Hugh Zachary – Gwen, In Green (1974)

Review by Justin Tate

Avoid the pond water and don’t cut the grass! This eco-gothic horror novel delivers more plant-based thrills than an Earth Day celebration. You’ll think twice about weedy vegetation overwhelming that ramshackle house outside of town, and may even second guess having outdoor trysts with woodland nymphomaniacs.

It’s rare for a pulp novel to live up to its brilliant cover, but this one does. Actually, the story surpasses any of the wild assumptions you might have going in. It gets crazier and crazier with every page, and I’m all about it!

First published in the early 1970s, swinger vibes linger in the air as Gwen’s horny husband is at first disappointed by his new wife’s demure sexuality and uneventful days. He encourages her to “get a hobby,” like painting or “a lover.”

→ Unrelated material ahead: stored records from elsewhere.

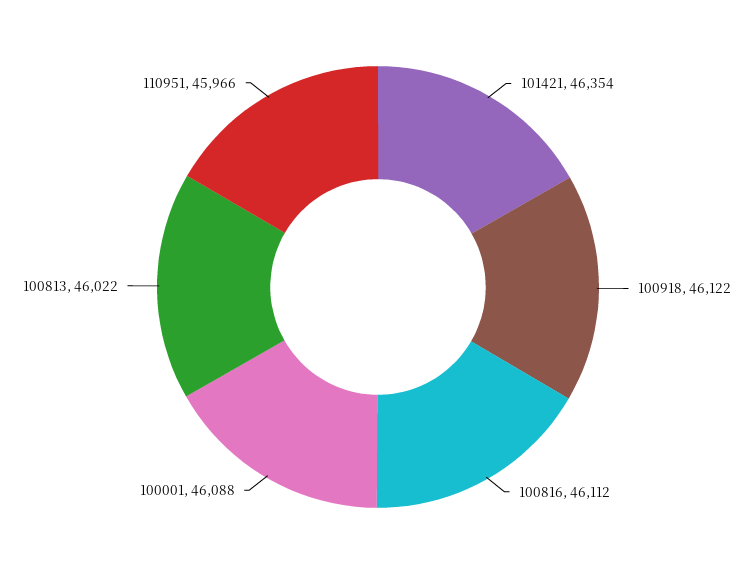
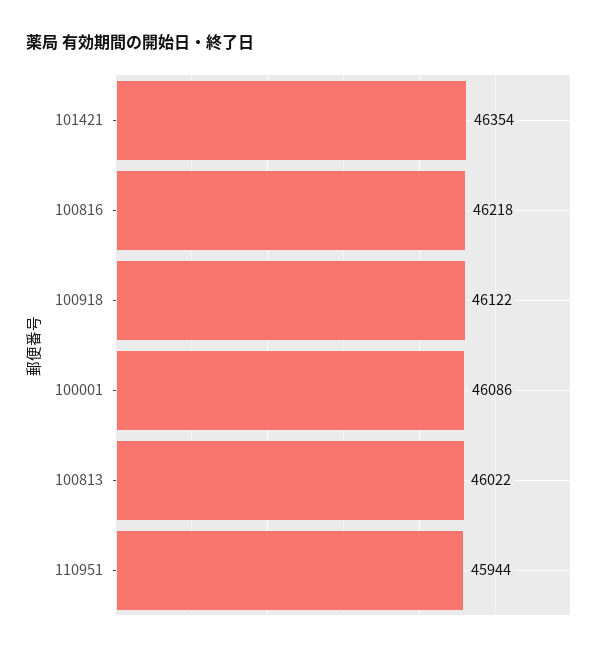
100816: 46112 -> 46218
100001: 46088 -> 46086
110951: 45966 -> 45944

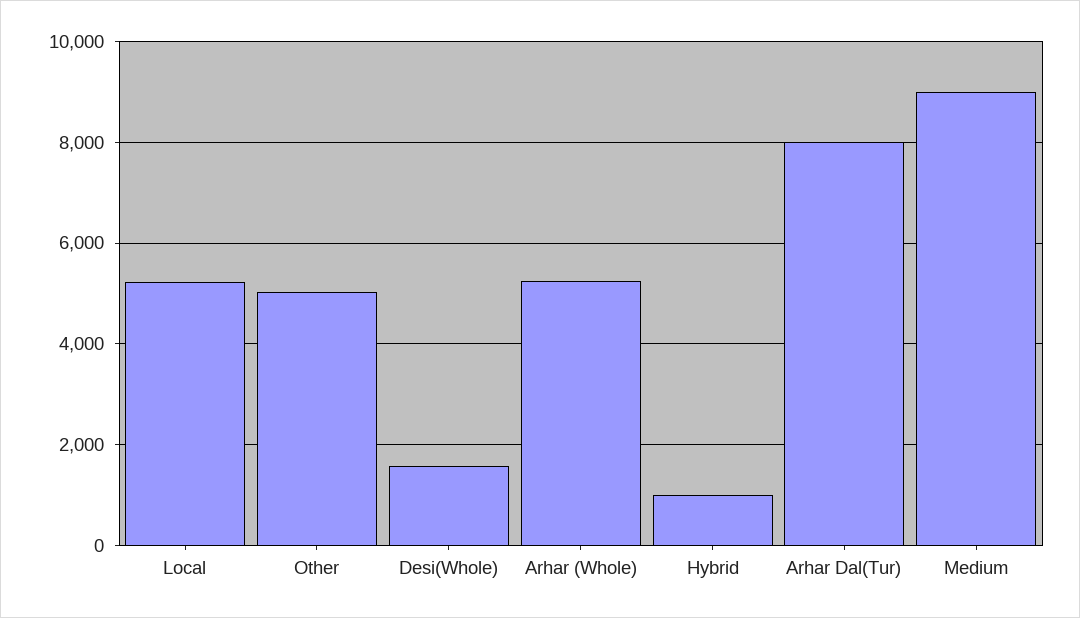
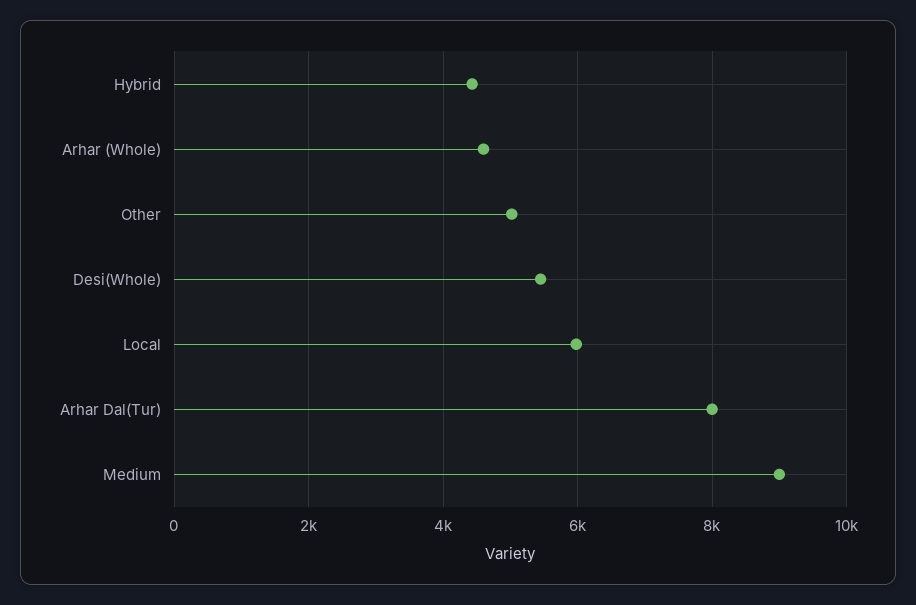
Local: 5200 -> 6000
Desi(Whole): 1600 -> 5400
Arhar (Whole): 5200 -> 4600
Hybrid: 1000 -> 4400

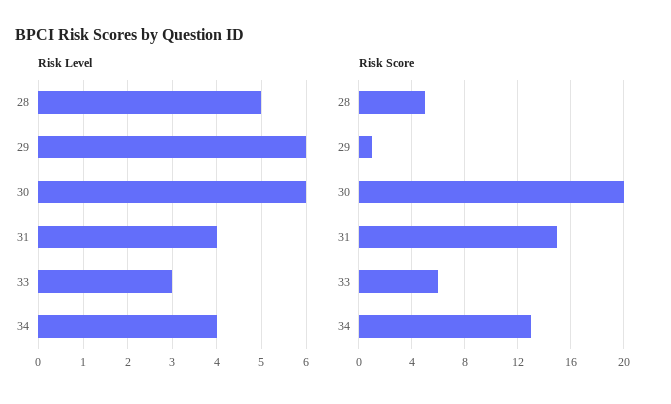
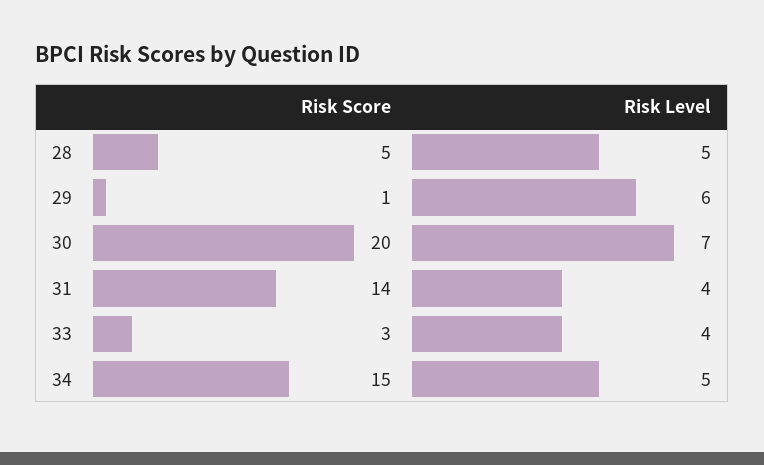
Risk Level, 30: 6 -> 7
Risk Level, 33: 3 -> 4
Risk Level, 34: 4 -> 5
Risk Score, 31: 15 -> 14
Risk Score, 33: 6 -> 3
Risk Score, 34: 13 -> 15

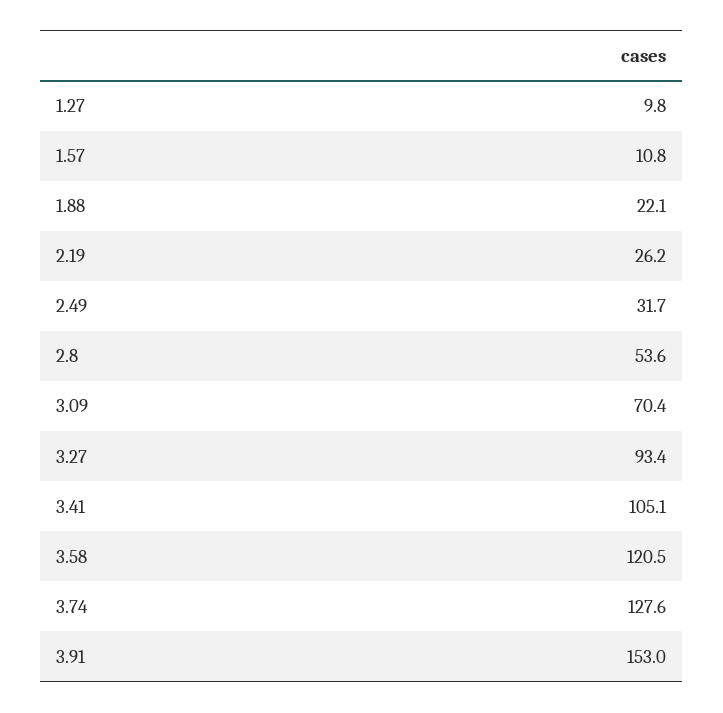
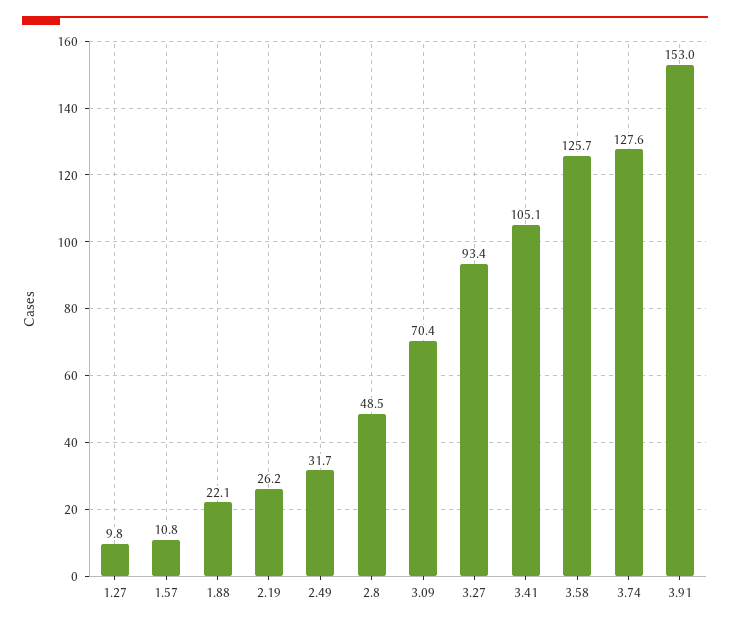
2.8: 53.6 -> 48.5
3.58: 120.5 -> 125.7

Gwen decides to become close with her pet Venus flytraps. Maybe a little TOO close. Suddenly there’s a noticeable change. It’s the wife who “wears out” her insatiable husband and takes on all manner of extracurricular activities. George doesn’t complain—at first. When Gwen starts having full-on conversations with her plants, however, he suspects something spooky is going on. But he doesn’t know the half of it!

Valancourt Books has been killing it with their “Paperbacks from Hell” re-prints of forgotten, hard-to-find vintage horror novels, but this re-discovery might be my favorite. It’s more Gothic than horror, which I prefer, but includes great stabby moments to satisfy gore fans. Basically the perfect blend of gruesome shocks and domestic doom.